O Partido dos Trabalhadores expressou críticas à caminhada organizada pelo deputado federal Nikolas Ferreira em apoio ao ex-presidente Jair Bolsonaro. Segundo a direção nacional do PT, a mobilização teve alcance limitado, caráter midiático e colocou os participantes em riscos desnecessários, especialmente devido à alta incidência de raios em Brasília. O percurso da caminhada, que durou uma semana, totalizou cerca de 240 quilômetros e chegou ao fim no último domingo. Em declaração à coluna de Milena Teixeira, do Metrópoles, o secretário nacional de Comunicação do PT, Éden Valadares, afirmou que a manifestação reuniu principalmente grupos extremistas e defensores da anistia para envolvidos nos atos antidemocráticos de 8 de janeiro.
Valadares questionou a pertinência da pauta da caminhada, destacando a falta de diálogo com as questões reais do Brasil. Ele criticou a falta de propostas claras e relevantes na ação midiática liderada por Nikolas Ferreira. Além disso, o secretário acusou o parlamentar de agir com irresponsabilidade ao ignorar os alertas das autoridades sobre os riscos climáticos na região, conhecida por suas altas incidências de descargas elétricas.
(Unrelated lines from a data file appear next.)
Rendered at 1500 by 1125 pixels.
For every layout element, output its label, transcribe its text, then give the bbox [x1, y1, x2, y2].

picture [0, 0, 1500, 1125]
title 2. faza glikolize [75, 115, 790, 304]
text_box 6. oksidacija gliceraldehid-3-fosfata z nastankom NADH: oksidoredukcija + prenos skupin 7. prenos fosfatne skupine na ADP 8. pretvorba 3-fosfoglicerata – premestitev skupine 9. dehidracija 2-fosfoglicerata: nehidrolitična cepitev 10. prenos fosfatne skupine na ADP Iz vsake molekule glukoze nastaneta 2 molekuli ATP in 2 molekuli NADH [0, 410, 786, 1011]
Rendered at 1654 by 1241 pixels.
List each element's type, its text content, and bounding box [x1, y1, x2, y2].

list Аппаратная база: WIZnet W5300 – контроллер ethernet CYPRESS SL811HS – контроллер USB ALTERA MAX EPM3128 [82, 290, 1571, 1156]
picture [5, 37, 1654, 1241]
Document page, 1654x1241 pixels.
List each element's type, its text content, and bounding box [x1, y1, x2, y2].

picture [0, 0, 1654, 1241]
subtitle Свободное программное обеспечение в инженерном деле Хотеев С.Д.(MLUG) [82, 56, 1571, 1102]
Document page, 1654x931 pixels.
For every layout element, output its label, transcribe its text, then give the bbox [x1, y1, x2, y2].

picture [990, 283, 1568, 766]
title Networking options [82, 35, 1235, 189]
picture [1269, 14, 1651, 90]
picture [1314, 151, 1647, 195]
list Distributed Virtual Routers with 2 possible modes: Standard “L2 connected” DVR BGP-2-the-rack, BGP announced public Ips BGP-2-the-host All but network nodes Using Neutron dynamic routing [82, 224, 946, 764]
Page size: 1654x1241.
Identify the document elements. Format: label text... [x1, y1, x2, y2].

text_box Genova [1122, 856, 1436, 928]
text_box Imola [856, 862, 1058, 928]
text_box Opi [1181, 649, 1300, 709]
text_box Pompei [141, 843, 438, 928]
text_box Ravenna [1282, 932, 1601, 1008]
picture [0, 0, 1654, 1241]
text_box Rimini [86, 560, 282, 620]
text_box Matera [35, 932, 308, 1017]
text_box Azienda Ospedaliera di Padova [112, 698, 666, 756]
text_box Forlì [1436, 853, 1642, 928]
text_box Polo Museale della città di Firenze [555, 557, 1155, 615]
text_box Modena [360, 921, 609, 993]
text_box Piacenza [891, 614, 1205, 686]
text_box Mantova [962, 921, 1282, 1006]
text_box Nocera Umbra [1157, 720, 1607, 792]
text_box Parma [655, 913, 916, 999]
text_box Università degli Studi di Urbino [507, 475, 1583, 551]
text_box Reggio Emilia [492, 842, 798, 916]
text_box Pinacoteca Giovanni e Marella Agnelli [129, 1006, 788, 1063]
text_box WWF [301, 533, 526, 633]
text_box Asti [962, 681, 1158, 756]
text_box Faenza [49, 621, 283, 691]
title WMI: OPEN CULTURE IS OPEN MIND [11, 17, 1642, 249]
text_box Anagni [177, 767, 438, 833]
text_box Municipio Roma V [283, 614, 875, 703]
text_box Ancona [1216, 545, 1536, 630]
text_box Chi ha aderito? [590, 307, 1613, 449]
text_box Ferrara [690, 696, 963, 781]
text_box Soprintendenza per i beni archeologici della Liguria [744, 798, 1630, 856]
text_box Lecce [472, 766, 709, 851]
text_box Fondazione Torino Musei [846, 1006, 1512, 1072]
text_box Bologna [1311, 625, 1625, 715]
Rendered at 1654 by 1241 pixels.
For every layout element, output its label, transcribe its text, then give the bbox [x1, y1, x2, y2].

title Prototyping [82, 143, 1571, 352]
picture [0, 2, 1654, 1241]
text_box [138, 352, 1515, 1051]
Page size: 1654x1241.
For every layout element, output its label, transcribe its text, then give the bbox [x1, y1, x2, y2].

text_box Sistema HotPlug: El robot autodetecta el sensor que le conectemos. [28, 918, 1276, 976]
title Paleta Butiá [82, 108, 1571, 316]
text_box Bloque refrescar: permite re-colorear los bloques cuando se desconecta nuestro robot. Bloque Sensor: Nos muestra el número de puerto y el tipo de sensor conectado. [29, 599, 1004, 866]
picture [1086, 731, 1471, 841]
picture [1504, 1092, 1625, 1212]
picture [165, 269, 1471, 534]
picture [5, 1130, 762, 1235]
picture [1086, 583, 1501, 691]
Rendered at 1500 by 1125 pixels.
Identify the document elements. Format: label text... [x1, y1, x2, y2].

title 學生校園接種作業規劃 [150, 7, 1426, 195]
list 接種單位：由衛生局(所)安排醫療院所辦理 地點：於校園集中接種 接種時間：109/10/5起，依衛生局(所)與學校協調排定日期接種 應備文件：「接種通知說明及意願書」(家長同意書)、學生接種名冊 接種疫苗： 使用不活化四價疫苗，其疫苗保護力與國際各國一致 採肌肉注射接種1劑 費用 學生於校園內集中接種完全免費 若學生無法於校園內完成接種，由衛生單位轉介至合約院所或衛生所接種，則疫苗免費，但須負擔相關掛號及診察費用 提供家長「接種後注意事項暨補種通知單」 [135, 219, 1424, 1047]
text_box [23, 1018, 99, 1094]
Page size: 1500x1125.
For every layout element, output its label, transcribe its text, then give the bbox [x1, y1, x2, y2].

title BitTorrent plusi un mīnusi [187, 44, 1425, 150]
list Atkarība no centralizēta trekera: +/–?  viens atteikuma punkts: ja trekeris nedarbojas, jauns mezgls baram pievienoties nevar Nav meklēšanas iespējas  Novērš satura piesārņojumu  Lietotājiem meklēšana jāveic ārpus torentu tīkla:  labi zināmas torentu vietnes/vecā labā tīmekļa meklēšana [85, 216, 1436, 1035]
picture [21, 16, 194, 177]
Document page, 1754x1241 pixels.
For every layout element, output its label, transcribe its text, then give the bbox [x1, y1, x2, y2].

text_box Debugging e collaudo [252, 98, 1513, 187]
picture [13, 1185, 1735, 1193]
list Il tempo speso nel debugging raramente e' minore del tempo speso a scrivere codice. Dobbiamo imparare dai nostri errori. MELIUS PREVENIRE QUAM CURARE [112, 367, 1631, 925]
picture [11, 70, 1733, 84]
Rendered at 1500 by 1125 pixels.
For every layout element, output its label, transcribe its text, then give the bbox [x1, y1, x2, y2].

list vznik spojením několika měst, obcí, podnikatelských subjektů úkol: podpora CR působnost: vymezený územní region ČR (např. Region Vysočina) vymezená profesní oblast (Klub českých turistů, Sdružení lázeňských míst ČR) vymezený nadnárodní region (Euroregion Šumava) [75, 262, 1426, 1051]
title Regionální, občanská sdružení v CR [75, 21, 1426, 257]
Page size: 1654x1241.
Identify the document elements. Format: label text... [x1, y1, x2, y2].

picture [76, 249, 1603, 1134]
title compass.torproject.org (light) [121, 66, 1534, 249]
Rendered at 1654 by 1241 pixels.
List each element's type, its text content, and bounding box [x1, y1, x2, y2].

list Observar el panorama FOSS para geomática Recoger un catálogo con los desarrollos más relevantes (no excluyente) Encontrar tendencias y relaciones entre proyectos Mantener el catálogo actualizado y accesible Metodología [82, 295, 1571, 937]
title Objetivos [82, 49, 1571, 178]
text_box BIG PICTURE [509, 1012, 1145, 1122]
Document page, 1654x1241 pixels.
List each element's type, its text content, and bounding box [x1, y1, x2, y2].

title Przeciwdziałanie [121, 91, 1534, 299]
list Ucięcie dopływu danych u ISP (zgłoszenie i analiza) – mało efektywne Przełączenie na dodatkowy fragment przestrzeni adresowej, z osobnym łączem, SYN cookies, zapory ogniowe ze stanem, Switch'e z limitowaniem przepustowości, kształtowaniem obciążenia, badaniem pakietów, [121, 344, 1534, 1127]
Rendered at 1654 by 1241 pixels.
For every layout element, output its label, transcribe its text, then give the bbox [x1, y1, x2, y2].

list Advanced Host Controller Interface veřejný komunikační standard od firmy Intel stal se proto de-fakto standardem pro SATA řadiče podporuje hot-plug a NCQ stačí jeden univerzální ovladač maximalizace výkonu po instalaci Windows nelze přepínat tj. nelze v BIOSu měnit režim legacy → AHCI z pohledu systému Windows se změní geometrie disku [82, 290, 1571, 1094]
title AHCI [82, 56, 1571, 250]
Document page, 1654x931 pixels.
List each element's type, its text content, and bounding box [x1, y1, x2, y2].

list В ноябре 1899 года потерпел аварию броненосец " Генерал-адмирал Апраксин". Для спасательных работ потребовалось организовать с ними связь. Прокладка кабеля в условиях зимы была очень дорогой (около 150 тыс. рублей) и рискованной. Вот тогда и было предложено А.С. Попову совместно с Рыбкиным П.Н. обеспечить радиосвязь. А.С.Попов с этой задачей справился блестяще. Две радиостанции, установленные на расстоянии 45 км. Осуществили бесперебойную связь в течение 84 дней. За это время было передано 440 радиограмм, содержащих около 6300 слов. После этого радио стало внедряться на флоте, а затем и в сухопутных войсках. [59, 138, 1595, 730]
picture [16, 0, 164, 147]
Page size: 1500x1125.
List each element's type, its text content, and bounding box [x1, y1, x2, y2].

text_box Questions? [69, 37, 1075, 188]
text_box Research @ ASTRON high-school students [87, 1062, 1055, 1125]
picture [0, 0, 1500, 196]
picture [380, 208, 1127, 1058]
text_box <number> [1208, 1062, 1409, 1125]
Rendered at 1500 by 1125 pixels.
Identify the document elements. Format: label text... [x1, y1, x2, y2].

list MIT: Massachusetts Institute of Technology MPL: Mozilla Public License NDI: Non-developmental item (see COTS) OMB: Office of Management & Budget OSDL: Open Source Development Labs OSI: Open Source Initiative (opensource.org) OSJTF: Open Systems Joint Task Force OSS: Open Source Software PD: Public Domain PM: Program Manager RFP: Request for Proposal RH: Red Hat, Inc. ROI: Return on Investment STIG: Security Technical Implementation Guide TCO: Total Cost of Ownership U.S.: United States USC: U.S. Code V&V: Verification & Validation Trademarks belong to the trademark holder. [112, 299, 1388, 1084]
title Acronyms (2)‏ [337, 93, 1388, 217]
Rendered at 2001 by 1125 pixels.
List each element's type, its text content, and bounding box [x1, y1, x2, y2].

Mais de 50 pessoas ficaram feridas ao longo do trajeto, resultado que o PT atribui à teimosia do deputado em manter o evento inalterado.
Para o PT, a situação dos feridos evidencia as diferenças entre os projetos políticos em disputa. Enquanto o governo Lula preza pela responsabilidade institucional, segurança coletiva e diálogo com as demandas populares, ações como a caminhada de Ferreira são consideradas pelo partido como desconectadas da realidade brasileira, voltadas mais para autopromoção do que para o interesse público.